On August 4, 2014, Magistrate Judge Boland issued an order directing Mr. Kassim to show cause, in writing and within thirty (30) days, why his § 2241 Application should not be dismissed as moot. The copy of the Order to Show Cause sent to Mr. Kassim at the Aurora Detention Center was returned as undeliverable on August 12, 2014 (ECF No. 10), because Applicant is no longer at that facility. Mr. Kassim has not filed a notice of change of address with the Court, as required by D.C.COLO.LCivR 11.1(d), and he did not respond to the show cause order.

"Mootness is a threshold issue because the existence of a live case or controversy is a constitutional prerequisite to federal court jurisdiction." McClendon v. City of Albuquerque, 100 F.3d 863, 867 (10th Cir.1996); see also Alvarez v. Smith, 558 U.S. 87, 130 S.Ct. 576, 580 (2009). "To invoke the jurisdiction of a federal court, a litigant must have suffered, or be threatened with, an actual injury traceable to the defendant and likely to be redressed by a favorable judicial decision." Lewis v. Cont'l Bank Corp., 494 U.S. 472, 477 (1990). At all stages of the case, the parties must have a "personal stake in the outcome' of the lawsuit. Spencer v. Kenma, 523 U.S. 1, 7 (1998) (quoting Lewis, 494 U.S. at 477-78). Federal courts have no authority to give an opinion upon a question that is moot as a result of events that occur during the pendency of the action. Church of Scientology v. United States, 506 U.S. 9, 12 (1992).

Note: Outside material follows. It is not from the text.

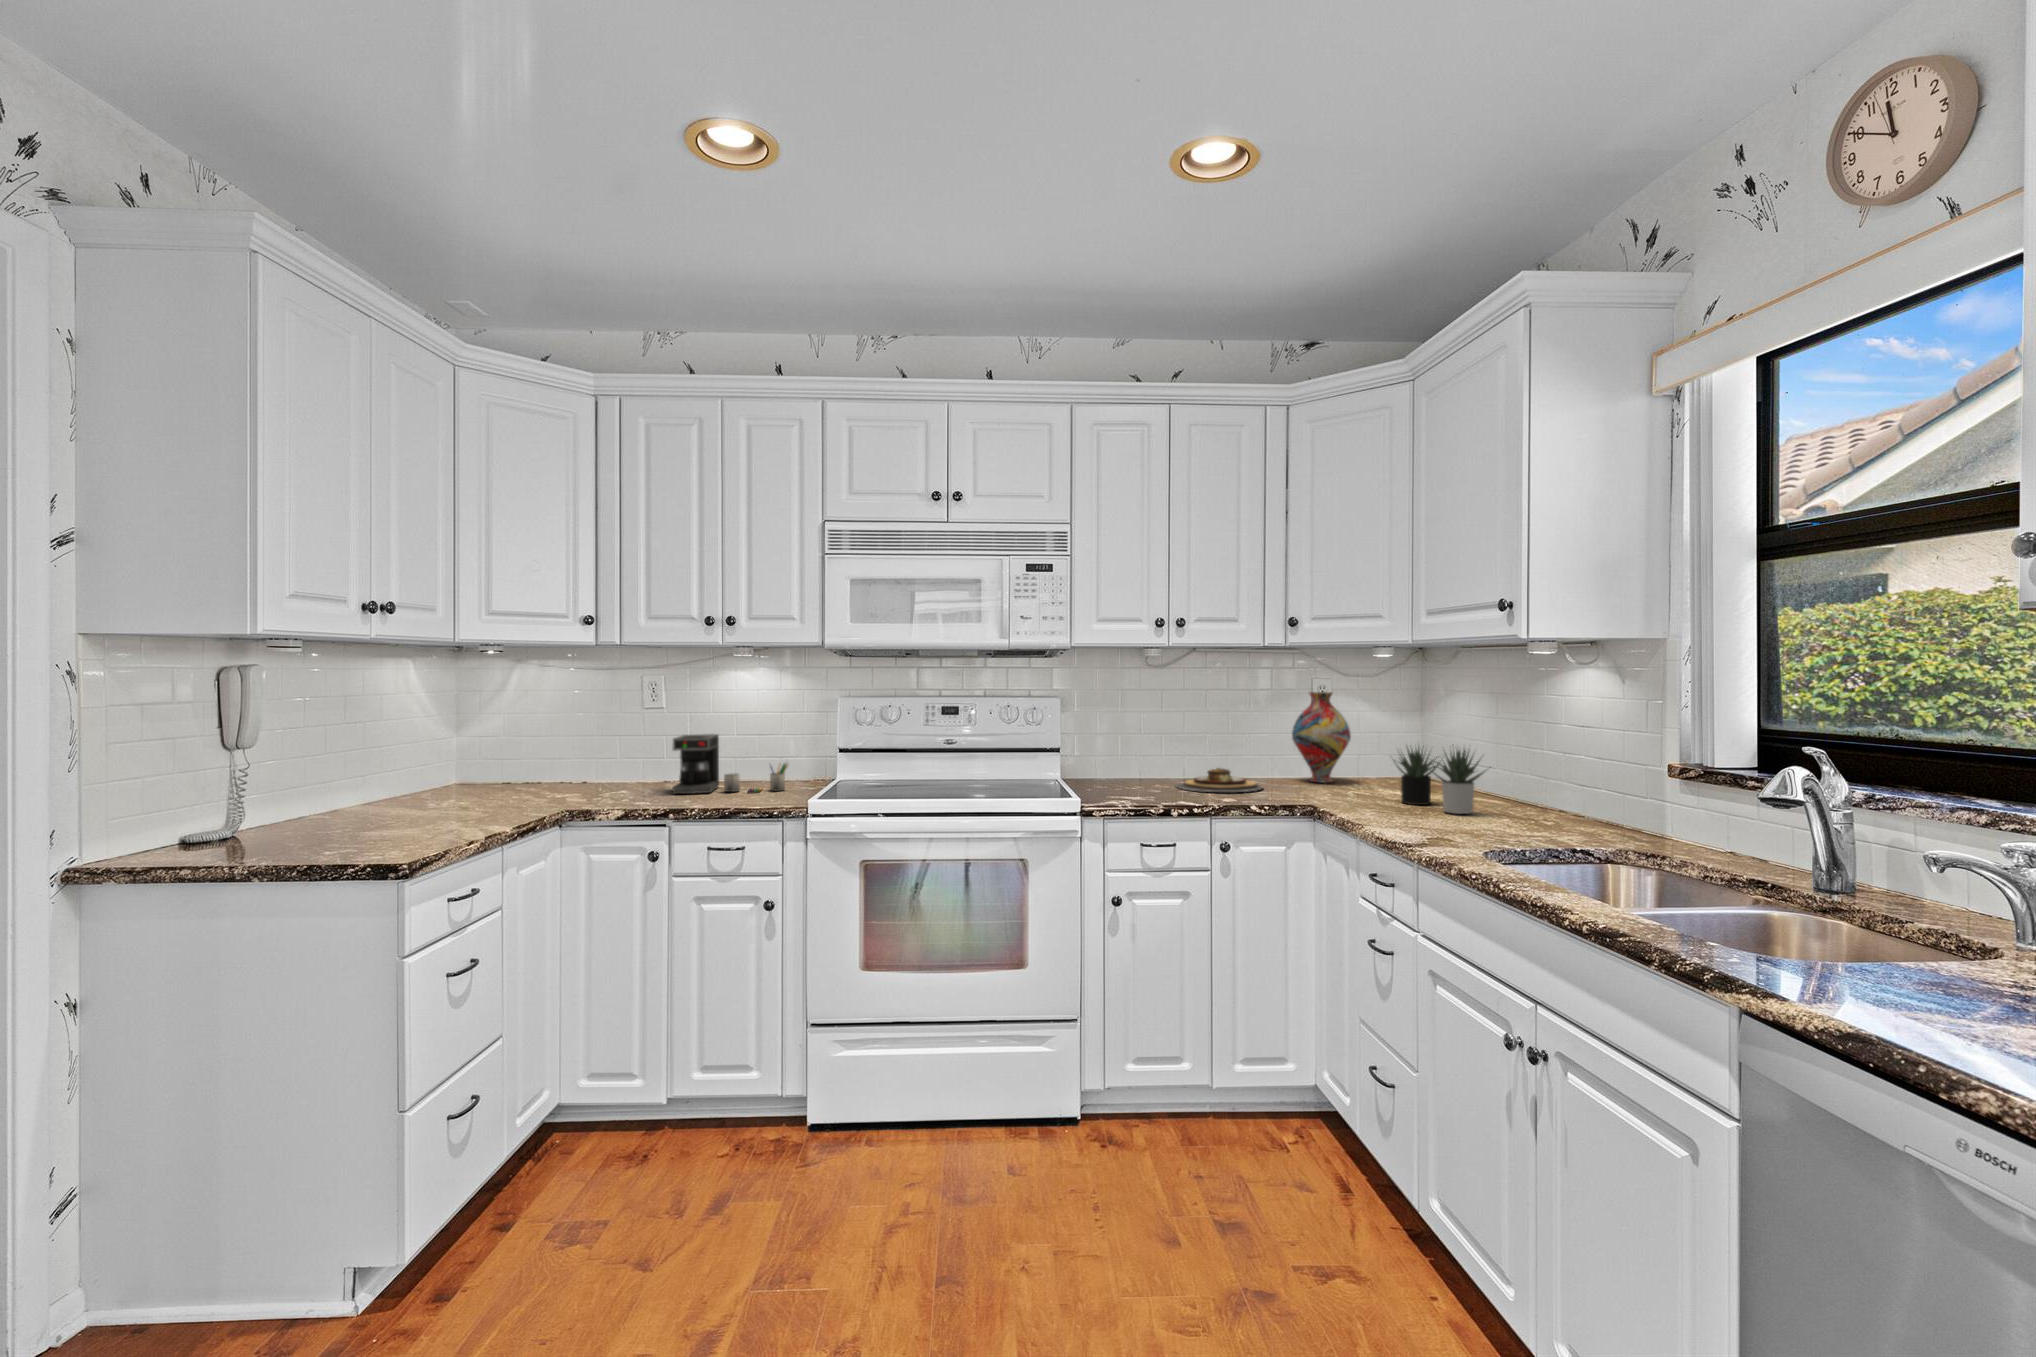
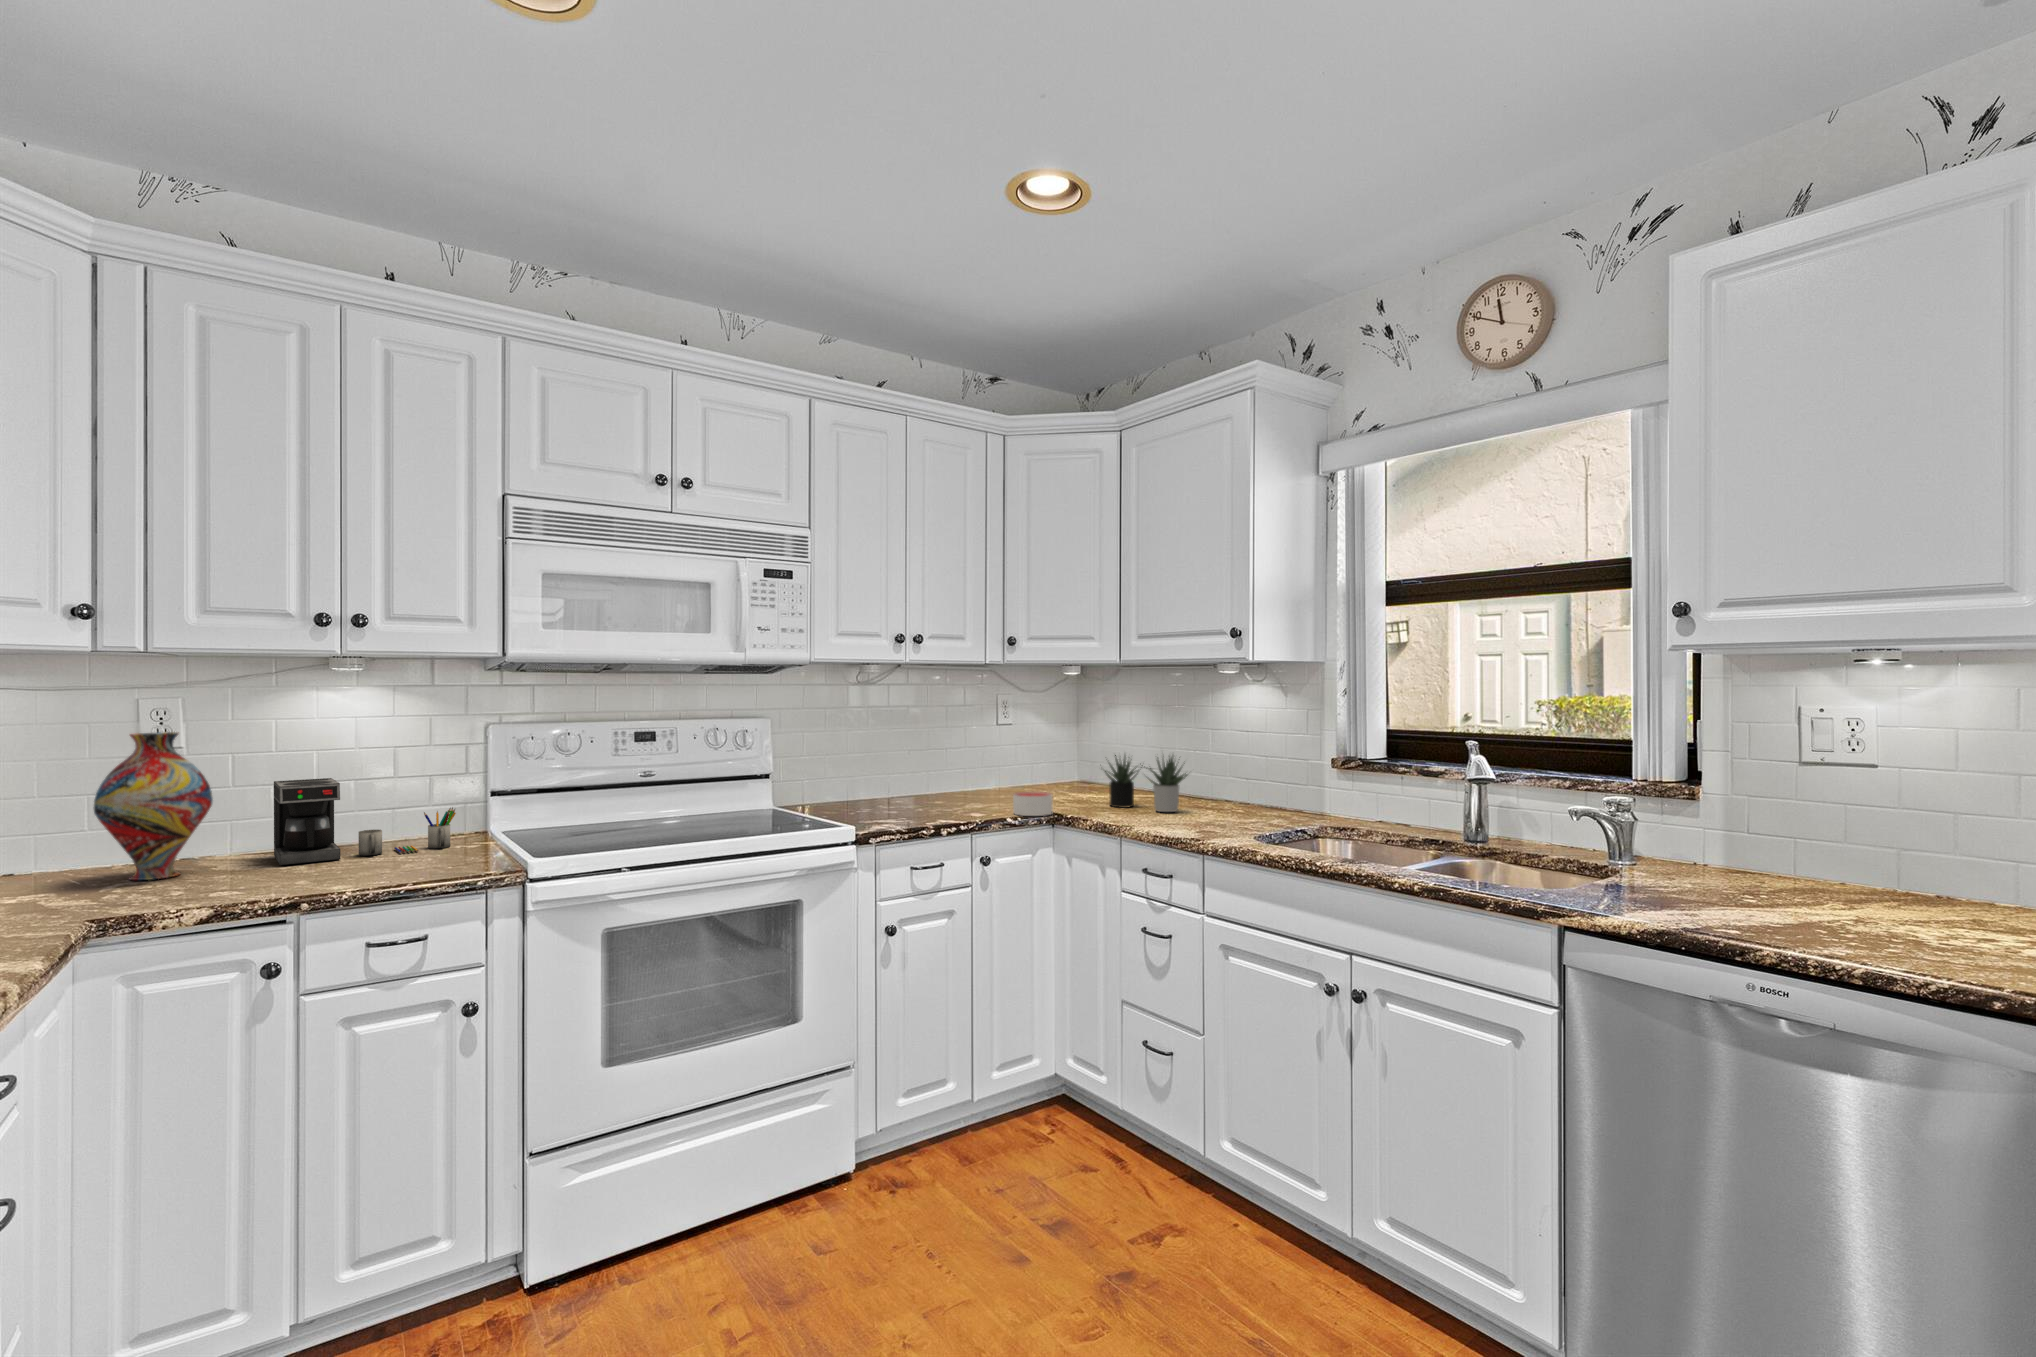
vase: present [1292,692,1351,783] -> present [94,732,213,880]
plate: present [1176,768,1263,792] -> none [896,785,982,809]
candle: none [1274,780,1317,806] -> present [1013,792,1052,816]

Where a habeas petitioner has been released from custody, the petition must be dismissed as moot unless one of the following exceptions to the mootness doctrine applies: "(1) secondary or collateral' injuries survive after resolution of the primary injury; (2) the issue is deemed a wrong capable of repetition yet evading review; (3) the defendant voluntarily ceases an allegedly illegal practice but is free to resume it at any time; or (4) it is a properly certified class action suit." See Riley v. INS, 310 F.3d 1253, 1256-57 (10th Cir. 2002). The Court has no information to indicate that one of the exceptions to the mootness doctrine is applicable in this case. Accordingly, it is

ORDERED that the Application for a Writ of Habeas Corpus Pursuant to 28 U.S.C. § 2241 (ECF No. 1), filed by Applicant, Feyssel Kassim, on July 9, 2014, is DENIED as moot and this action is DISMISSED WITHOUT PREJUDICE. It is

FURTHER ORDERED that leave to proceed in forma pauperis on appeal is denied. The Court certifies pursuant to 28 U.S.C. § 1915(a)(3) that any appeal from this order would not be taken in good faith. See Coppedge v. United States, 369 U.S. 438 (1962). If Mr. Kassim files a notice of appeal he must also pay the full $505 appellate filing fee or file a motion to proceed in forma pauperis in the United States Court of Appeals for the Tenth Circuit within thirty days in accordance with Fed. R. App. P. 24.